In June 1929, he was married for a second time to Alyce. In April 1931, Trafton sued for divorce on grounds of extreme cruelty; he alleged that she hit him over the head with a ginger ale bottle, threw a chair at him, attempted to kill him with a carving knife, kicked him in the stomach, and frequently clawed him. In her answer, Trafton's wife accused him of being a gigolo at a Chicago hotel and breaking her nose. The divorce was granted in June 1931.

In December 1932, Trafton was married for a third time to Helen Lowenstein. Trafton and his third wife had two children, a daughter (Bliss) born in 1944 and a son (George Jr.) born in 1949. He was divorced again in 1950. He later married to a fourth wife, Jacqueline.

After retiring from coaching, Trafton returned to Los Angeles where he worked in the real estate and property management business.

During his retirement, Trafton received numerous honors for his contributions to the sport of football.

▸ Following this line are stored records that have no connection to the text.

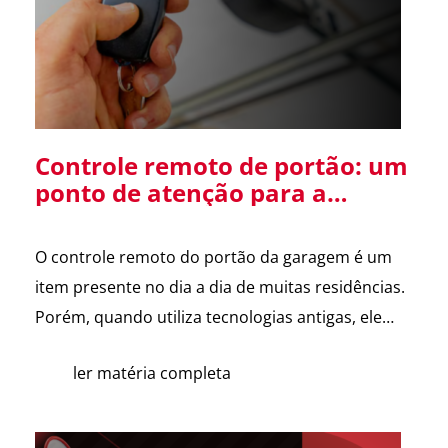
Diretor […]
Controle remoto de portão: um
ponto de atenção para a
segurança da sua residência
O controle remoto do portão da garagem é um
item presente no dia a dia de muitas residências.
Porém, quando utiliza tecnologias antigas, ele
pode se tornar uma vulnerabilidade de
ler matéria completa
segurança. Alguns sistemas de portões
eletrônicos utilizam códigos de frequência fixa, ou
seja, o controle envia sempre o mesmo sinal para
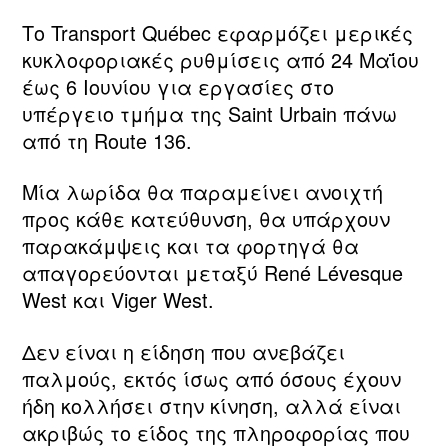
Το Transport Québec εφαρμόζει μερικές
κυκλοφοριακές ρυθμίσεις από 24 Μαΐου
έως 6 Ιουνίου για εργασίες στο
υπέργειο τμήμα της Saint Urbain πάνω
από τη Route 136.
Μία λωρίδα θα παραμείνει ανοιχτή
προς κάθε κατεύθυνση, θα υπάρχουν
παρακάμψεις και τα φορτηγά θα
απαγορεύονται μεταξύ René Lévesque
West και Viger West.
Δεν είναι η είδηση που ανεβάζει
παλμούς, εκτός ίσως από όσους έχουν
ήδη κολλήσει στην κίνηση, αλλά είναι
ακριβώς το είδος της πληροφορίας που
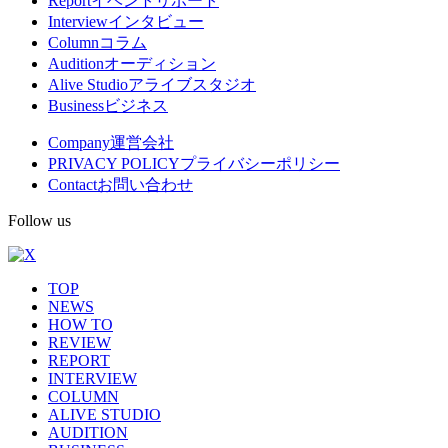
Report
イベントリポート
Interview
インタビュー
ニ
Column
コラム
ュ
Audition
オーディション
Alive Studio
アライブスタジオ
ー
Business
ビジネス
Company
運営会社
PRIVACY POLICY
プライバシーポリシー
Contact
お問い合わせ
Follow us
TOP
NEWS
HOW TO
REVIEW
REPORT
INTERVIEW
COLUMN
ALIVE STUDIO
AUDITION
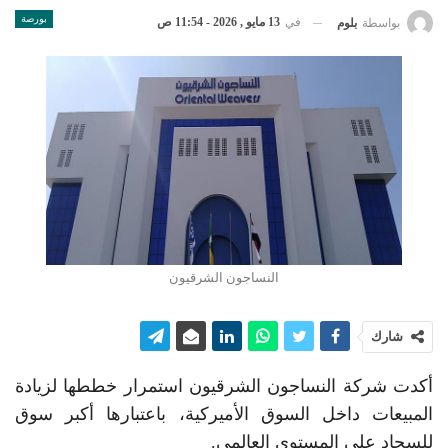
بورصة
في
13 مايو , 2026 - 11:54 ص
بواسطة
بلوم
النساجون الشرقيون
شارك
أكدت شركة النساجون الشرقيون استمرار خططها لزيادة
المبيعات داخل السوق الأميركية، باعتبارها أكبر سوق
للسجاد على المستوى العالمي.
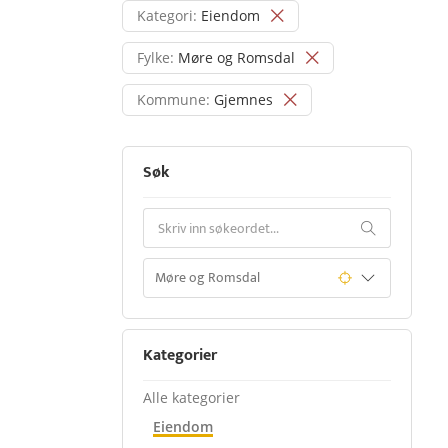
Kategori:
Eiendom
Fylke:
Møre og Romsdal
Kommune:
Gjemnes
Søk
Kategorier
Alle kategorier
Eiendom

These honors include the following:

- In 1950, Trafton was among 25 professional football players inducted in the Helms Athletic Foundation Hall of Fame.
- In 1964, Trafton was elected to the Pro Football Hall of Fame as part of its second class of inductees.
- In 1969, Trafton was selected by the Pro Football Hall of Fame as the center on the NFL 1920s All-Decade Team.

Trafton underwent "major hip surgery" in April 1971 and was then sent to the Villa Gardens Convalescent Home in Los Angeles. He died in September 1971 at West Los Angeles Hospital at age 74. A friend noted at the time, "George just plain wore out." Trafton's funeral service was held in Los Angeles with pall bearers including former teammates and Pro Football Hall of Fame inductees George Halas, Ed Healey, and Link Lyman.